Trading platform eToro has recently announced that it has secured $250 million in funding at a valuation of $3.5 billion.
It is the first time the Israel-based firm has raised capital since 2018, after it failed to go public through a special purpose acquisition company (SPAC) merger last year.
The funding round included SoftBank Vision Fund 2, ION Group, Velvet Sea Ventures, and some existing investors.
According to eToro, the funding came from an Advance Investment Agreement (AIA) made earlier this year as part of its proposed SPAC transaction. The AIA is a legal agreement between a company and an investor under which the investor commits to investing in the company.

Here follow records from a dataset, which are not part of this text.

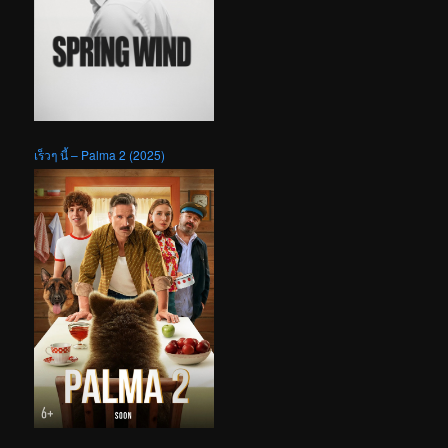
เร็วๆ นี้ – Palma 2 (2025)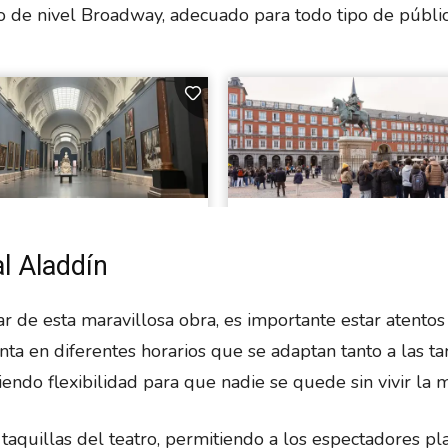
 de nivel Broadway, adecuado para todo tipo de públic
al Aladdín
r de esta maravillosa obra, es importante estar atentos 
enta en diferentes horarios que se adaptan tanto a las ta
iendo flexibilidad para que nadie se quede sin vivir la 
taquillas del teatro, permitiendo a los espectadores pla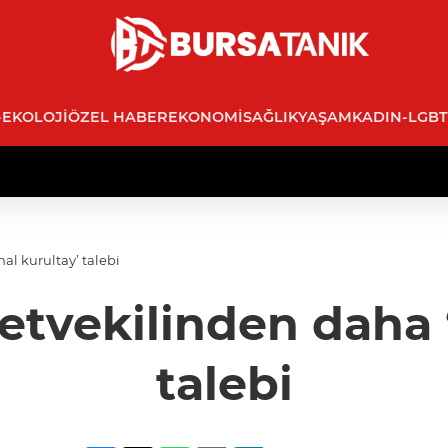
-EKOLOJI
ÖZEL HABER
EKONOMI
SAĞLIK
YAŞAM
KADIN-LGBT
al kurultay’ talebi
etvekilinden daha 
talebi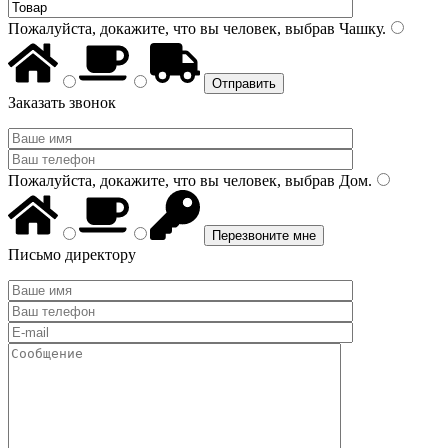
Пожалуйста, докажите, что вы человек, выбрав
Чашку
.
Заказать звонок
Пожалуйста, докажите, что вы человек, выбрав
Дом
.
Письмо директору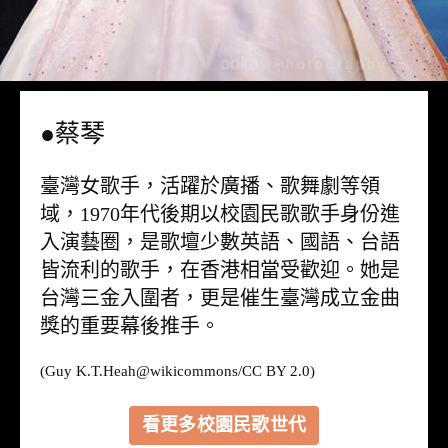
●蔡琴
臺灣女歌手，活躍於廣播、歌舞劇等領
域，1970年代後期以校園民歌歌手身份進
入演藝圈，是歌壇少數英語、國語、台語
皆流利的歌手，在香港相當受歡迎。她是
台灣三金入圍者，更是催生臺灣成立金曲
獎的重要幕後推手。
(Guy K.T.Heah@
wikicommons
/CC BY 2.0)
看更多校園民歌世代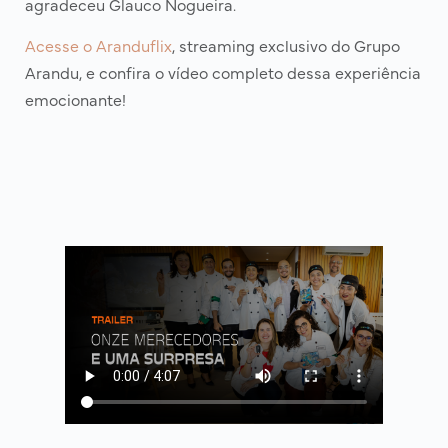
agradeceu Glauco Nogueira.
Acesse o Aranduflix
, streaming exclusivo do Grupo
Arandu, e confira o vídeo completo dessa experiência
emocionante!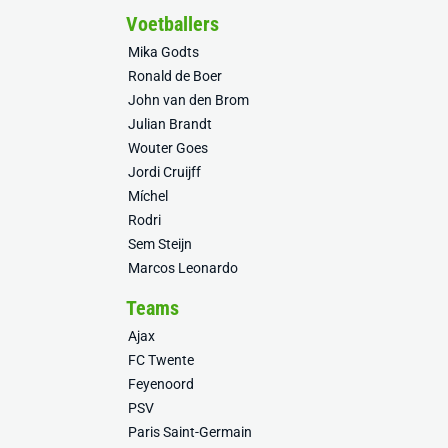
Voetballers
Mika Godts
Ronald de Boer
John van den Brom
Julian Brandt
Wouter Goes
Jordi Cruijff
Míchel
Rodri
Sem Steijn
Marcos Leonardo
Teams
Ajax
FC Twente
Feyenoord
PSV
Paris Saint-Germain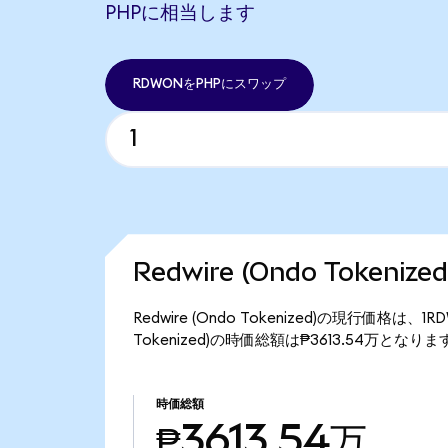
PHPに相当します
RDWONをPHPにスワップ
Redwire (Ondo Tokeni
Redwire (Ondo Tokenized)の現行価格は、
Tokenized)の時価総額は₱3613.54万となりま
時価総額
₱3613.54万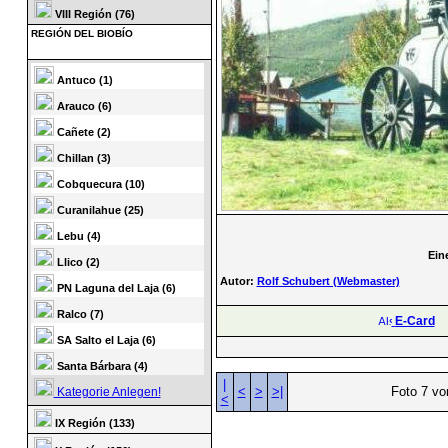
VIII Región (76)
REGIÓN DEL BIOBÍO
Antuco (1)
Arauco (6)
Cañete (2)
Chillan (3)
Cobquecura (10)
Curanilahue (25)
Lebu (4)
Ein
Llico (2)
Autor:
Rolf Schubert (Webmaster)
PN Laguna del Laja (6)
Ralco (7)
E-Card
SA Salto el Laja (6)
Santa Bárbara (4)
|
<
>
>|
Foto 7 vo
Kategorie Anlegen!
<
IX Región (133)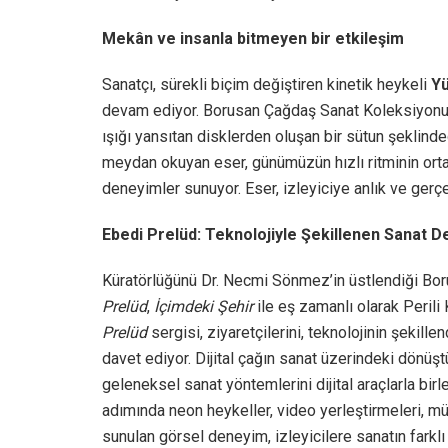
Mekân ve insanla bitmeyen bir etkileşim
Sanatçı, sürekli biçim değiştiren kinetik heykeli
Y
devam ediyor. Borusan Çağdaş Sanat Koleksiyonu ta
ışığı yansıtan disklerden oluşan bir sütun şeklind
meydan okuyan eser, günümüzün hızlı ritminin ort
deneyimler sunuyor. Eser, izleyiciye anlık ve gerçek
Ebedi Prelüd: Teknolojiyle Şekillenen Sanat 
Küratörlüğünü Dr. Necmi Sönmez’in üstlendiği Bo
Prelüd
,
İçimdeki Şehir
ile eş zamanlı olarak Perili
Prelüd
sergisi, ziyaretçilerini, teknolojinin şekille
davet ediyor. Dijital çağın sanat üzerindeki dönüştü
geleneksel sanat yöntemlerini dijital araçlarla birle
adımında neon heykeller, video yerleştirmeleri, mü
sunulan görsel deneyim, izleyicilere sanatın farklı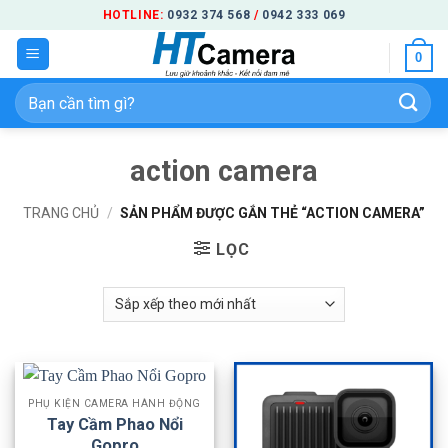
Bỏ
HOTLINE:
0932 374 568
/
0942 333 069
qua
0
nội
dung
Tìm
kiếm:
action camera
TRANG CHỦ
/
SẢN PHẨM ĐƯỢC GẮN THẺ “ACTION CAMERA”
LỌC
PHỤ KIỆN CAMERA HÀNH ĐỘNG
Tay Cầm Phao Nổi
Gopro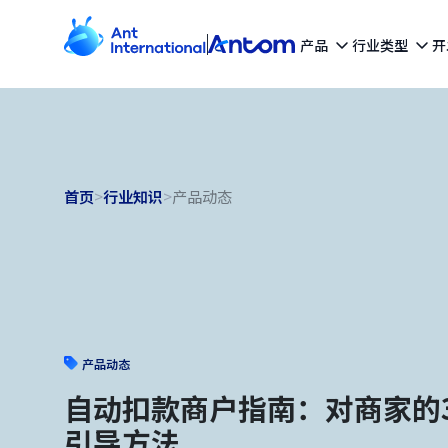
产品
行业类型
开
首页
>
行业知识
>
产品动态
产品动态
自动扣款商户指南：对商家的
引导方法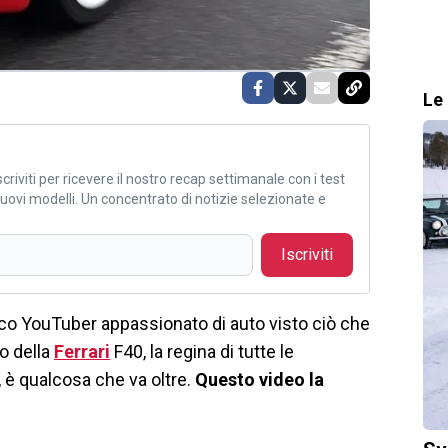
Le 
criviti per ricevere il nostro recap settimanale con i test
i nuovi modelli. Un concentrato di notizie selezionate e
Iscriviti
ico YouTuber appassionato di auto visto ciò che
o della
Ferrari
F40, la regina di tutte le
, è qualcosa che va oltre.
Questo video la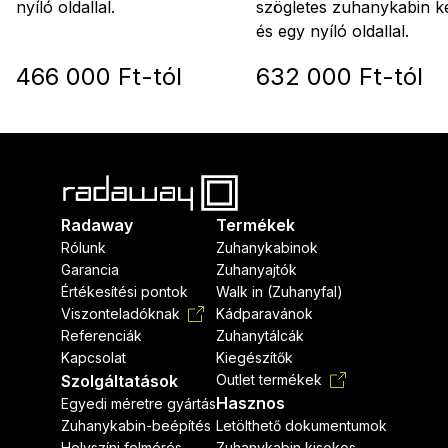
szögletes zuhanykabin ké
nyíló oldallal.
és egy nyíló oldallal.
466 000 Ft-tól
632 000 Ft-tól
Radaway
Termékek
Rólunk
Zuhanykabinok
Garancia
Zuhanyajtók
Értékesítési pontok
Walk in (Zuhanyfal)
Viszonteladóknak
Kádparavánok
Referenciák
Zuhanytálcák
Kapcsolat
Kiegészítők
Szolgáltatások
Outlet termékek
Hasznos
Egyedi méretre gyártás
Zuhanykabin-beépítés
Letölthető dokumentumok
Helyszíni felmérés
Zuhanykabin kisokos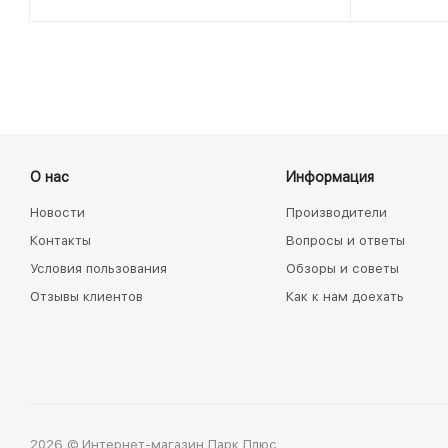
О нас
Информация
Новости
Производители
Контакты
Вопросы и ответы
Условия пользования
Обзоры и советы
Отзывы клиентов
Как к нам доехать
2026 © Интернет-магазин Парк Плюс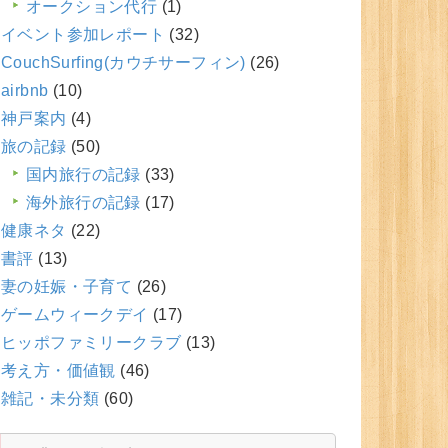
オークション代行
(1)
イベント参加レポート
(32)
CouchSurfing(カウチサーフィン)
(26)
airbnb
(10)
神戸案内
(4)
旅の記録
(50)
国内旅行の記録
(33)
海外旅行の記録
(17)
健康ネタ
(22)
書評
(13)
妻の妊娠・子育て
(26)
ゲームウィークデイ
(17)
ヒッポファミリークラブ
(13)
考え方・価値観
(46)
雑記・未分類
(60)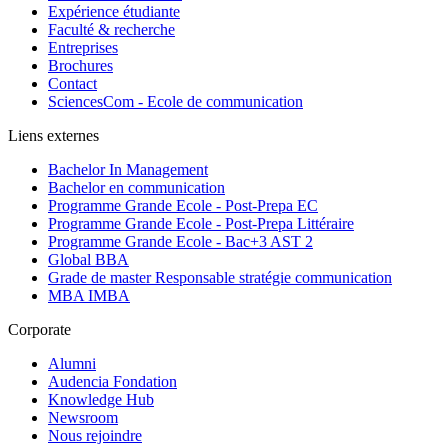
Expérience étudiante
Faculté & recherche
Entreprises
Brochures
Contact
SciencesCom - Ecole de communication
Liens externes
Bachelor In Management
Bachelor en communication
Programme Grande Ecole - Post-Prepa EC
Programme Grande Ecole - Post-Prepa Littéraire
Programme Grande Ecole - Bac+3 AST 2
Global BBA
Grade de master Responsable stratégie communication
MBA IMBA
Corporate
Alumni
Audencia Fondation
Knowledge Hub
Newsroom
Nous rejoindre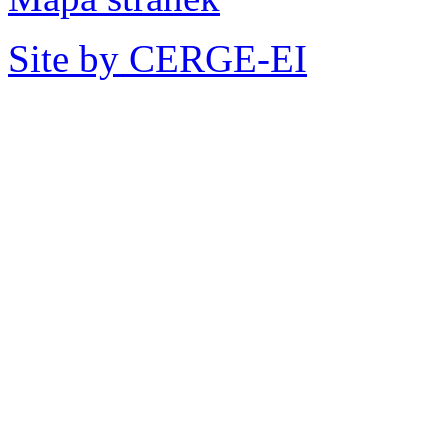
Site by CERGE-EI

The investment will be carried forward two years after its signature and under specific requirements, such as not pursuing a SPAC transaction or raising additional capital. As both possibilities did not materialize, the AIA deal moved forward.
Last year, eToro and Fintech V announced a SPAC takeover, valuing the trading platform at $10 billion. However, the merger did not push through due to the downturn in cryptocurrency markets. As a result, last July, both companies announced the termination of the merger.
Despite this setback, eToro completed two acquisitions in 2022, including the buyout of options trading app Gatsby and the acquisition of social investing network Bullsheet.
According to eToro, commissions amounted to $631 million in 2022, down 49% from 2021 and up just 5% compared to 2020 when the company reached $605 million in revenue. Its SPAC filing projected revenue to reach $2.5 billion by 2025.
“We’ve seen a positive start to the year with markets reacting favorably to ‘less bad’ news and retail trading hitting an all-time high,” eToro founder and CEO Yoni Assia said in a statement. “Year to date, we have seen an improvement in total commissions and profitability compared with the previous quarter with higher engagement and trading activity from our users.”
In summary, eToro has secured $250 million in funding, marking its first successful capital raise since 2018. Despite failing to go public through a SPAC merger in 2022, the company has secured the funding through an Advance Investment Agreement with a group of investors.